_Work request_. Would you restate all the data that follows, word for word?
※ ※ ※
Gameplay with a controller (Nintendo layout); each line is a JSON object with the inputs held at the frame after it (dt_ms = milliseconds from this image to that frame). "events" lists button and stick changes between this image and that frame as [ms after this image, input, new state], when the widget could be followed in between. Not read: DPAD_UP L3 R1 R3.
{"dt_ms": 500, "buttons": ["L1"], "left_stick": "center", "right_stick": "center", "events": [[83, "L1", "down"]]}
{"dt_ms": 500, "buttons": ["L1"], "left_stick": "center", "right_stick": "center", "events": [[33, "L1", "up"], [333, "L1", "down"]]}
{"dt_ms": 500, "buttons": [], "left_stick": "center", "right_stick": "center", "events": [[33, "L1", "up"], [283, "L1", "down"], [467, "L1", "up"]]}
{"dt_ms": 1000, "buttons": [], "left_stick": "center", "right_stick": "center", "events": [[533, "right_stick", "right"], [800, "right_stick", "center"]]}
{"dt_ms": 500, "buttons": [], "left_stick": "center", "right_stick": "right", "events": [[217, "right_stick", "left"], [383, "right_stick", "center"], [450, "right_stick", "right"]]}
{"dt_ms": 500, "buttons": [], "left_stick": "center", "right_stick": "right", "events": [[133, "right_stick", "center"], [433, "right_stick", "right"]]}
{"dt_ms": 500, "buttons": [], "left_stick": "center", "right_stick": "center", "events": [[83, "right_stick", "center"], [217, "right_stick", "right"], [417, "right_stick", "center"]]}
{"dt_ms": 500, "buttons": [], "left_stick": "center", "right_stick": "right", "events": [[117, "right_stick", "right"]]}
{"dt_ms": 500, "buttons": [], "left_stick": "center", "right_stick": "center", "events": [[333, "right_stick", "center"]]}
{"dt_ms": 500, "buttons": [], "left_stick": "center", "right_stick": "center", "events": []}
※ ※ ※
_Answer_.
Gameplay with a controller (Nintendo layout); each line is a JSON object with the inputs held at the frame after it (dt_ms = milliseconds from this image to that frame). "events" lists button and stick changes between this image and that frame as [ms after this image, input, new state], when the widget could be followed in between. Not read: DPAD_UP L3 R1 R3.
{"dt_ms": 500, "buttons": ["L1"], "left_stick": "center", "right_stick": "center", "events": [[83, "L1", "down"]]}
{"dt_ms": 500, "buttons": ["L1"], "left_stick": "center", "right_stick": "center", "events": [[33, "L1", "up"], [333, "L1", "down"]]}
{"dt_ms": 500, "buttons": [], "left_stick": "center", "right_stick": "center", "events": [[33, "L1", "up"], [283, "L1", "down"], [467, "L1", "up"]]}
{"dt_ms": 1000, "buttons": [], "left_stick": "center", "right_stick": "center", "events": [[533, "right_stick", "right"], [800, "right_stick", "center"]]}
{"dt_ms": 500, "buttons": [], "left_stick": "center", "right_stick": "right", "events": [[217, "right_stick", "left"], [383, "right_stick", "center"], [450, "right_stick", "right"]]}
{"dt_ms": 500, "buttons": [], "left_stick": "center", "right_stick": "right", "events": [[133, "right_stick", "center"], [433, "right_stick", "right"]]}
{"dt_ms": 500, "buttons": [], "left_stick": "center", "right_stick": "center", "events": [[83, "right_stick", "center"], [217, "right_stick", "right"], [417, "right_stick", "center"]]}
{"dt_ms": 500, "buttons": [], "left_stick": "center", "right_stick": "right", "events": [[117, "right_stick", "right"]]}
{"dt_ms": 500, "buttons": [], "left_stick": "center", "right_stick": "center", "events": [[333, "right_stick", "center"]]}
{"dt_ms": 500, "buttons": [], "left_stick": "center", "right_stick": "center", "events": []}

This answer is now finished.